In other words, by the end of the film there's no longer any difference between deja vu and the present. Although this doesn't make sense either, since by the end of the film it makes no sense to even talk about the beginning of the film!

even removing the film aspect, her life is in the present but has outside influence

But now the present is everything--the past and the future. These categories no longer make sense.

i think it totally does have logical sense, it's just you have to make a leap to believe in their logic. the way you describe the language in the film is not demonstrated, imo

Not to put too fine a point on it, but it doesn't make logical sense if you try and maintain the conventions of realist narrative--which imply the categories of past, present, and future. Once she learns the heptapod language, she can't differentiate between these categories anymore. They don't hold sway.

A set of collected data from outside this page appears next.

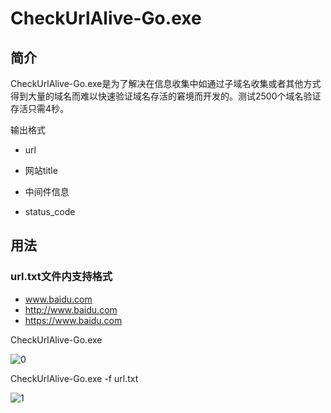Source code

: # CheckUrlAlive-Go.exe

## 简介

CheckUrlAlive-Go.exe是为了解决在信息收集中如通过子域名收集或者其他方式得到大量的域名而难以快速验证域名存活的窘境而开发的。测试2500个域名验证存活只需4秒。

输出格式

- url

- 网站title
- 中间件信息
- status_code

## 用法

### url.txt文件内支持格式

- www.baidu.com
- http://www.baidu.com
- https://www.baidu.com

CheckUrlAlive-Go.exe 

![0](E:\goProject\src\github.com\Mdxjj\CheckUrlAlive-Go\images\0.png) 

CheckUrlAlive-Go.exe -f url.txt

![1](E:\goProject\src\github.com\Mdxjj\CheckUrlAlive-Go\images\1.png)


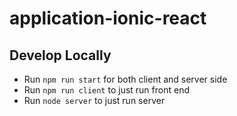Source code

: # application-ionic-react

## Develop Locally 
- Run `npm run start` for both client and server side
- Run `npm run client` to just run front end
- Run `node server` to just run server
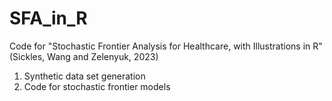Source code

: # SFA_in_R
Code for "Stochastic Frontier Analysis for Healthcare, with Illustrations in R" (Sickles, Wang and Zelenyuk, 2023)
1. Synthetic data set generation
2. Code for stochastic frontier models
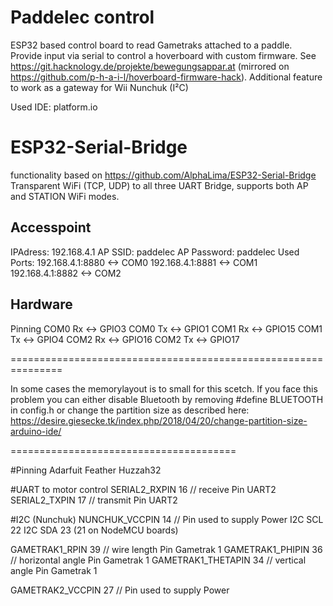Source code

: # Paddelec control
ESP32 based control board to read Gametraks attached to a paddle. Provide input via serial to control a hoverboard with custom firmware.
See https://git.hacknology.de/projekte/bewegungsappar.at (mirrored on https://github.com/p-h-a-i-l/hoverboard-firmware-hack).
Additional feature to work as a gateway for Wii Nunchuk (I²C)

Used IDE: platform.io

# ESP32-Serial-Bridge
functionality based on https://github.com/AlphaLima/ESP32-Serial-Bridge
Transparent WiFi (TCP, UDP) to all three UART Bridge, supports both AP and STATION WiFi modes.

## Accesspoint
IPAdress: 192.168.4.1
AP SSID: paddelec
AP Password: paddelec
Used Ports:
192.168.4.1:8880  <-> COM0
192.168.4.1:8881  <-> COM1
192.168.4.1:8882  <-> COM2

## Hardware
Pinning
COM0 Rx <-> GPIO3
COM0 Tx <-> GPIO1
COM1 Rx <-> GPIO15
COM1 Tx <-> GPIO4
COM2 Rx <-> GPIO16
COM2 Tx <-> GPIO17


===============================================================

In some cases the memorylayout is to small for this scetch.
If you face this problem you can either disable Bluetooth by removing #define BLUETOOTH in config.h or change the partition size as described here: https://desire.giesecke.tk/index.php/2018/04/20/change-partition-size-arduino-ide/



=======================================

#Pinning Adarfuit Feather Huzzah32

#UART to motor control
SERIAL2_RXPIN 16            // receive Pin UART2
SERIAL2_TXPIN 17            // transmit Pin UART2

#I2C (Nunchuk)
NUNCHUK_VCCPIN    14      // Pin used to supply Power
I2C SCL            22
I2C SDA            23   (21 on NodeMCU boards)


GAMETRAK1_RPIN      39      // wire length Pin Gametrak 1
GAMETRAK1_PHIPIN    36      // horizontal angle Pin Gametrak 1
GAMETRAK1_THETAPIN  34      // vertical angle Pin Gametrak 1

GAMETRAK2_VCCPIN    27      // Pin used to supply Power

They still appear to hold sway, within the presentation of the film, though, because films (as with novels) are bound formally to a temporal experience. This doesn't have to do with how a director chooses to portray a film, but with the material limitations of the medium. You can't see all scenes of a film at once, or absorb them all at the same time.

One reason why I didn't care as much for Interstellar is that it didn't bother to wade in the complexities of narrative paradox. Arrival, even if it can't realize these paradoxes on screen, at least pushes its audience to ask the questions.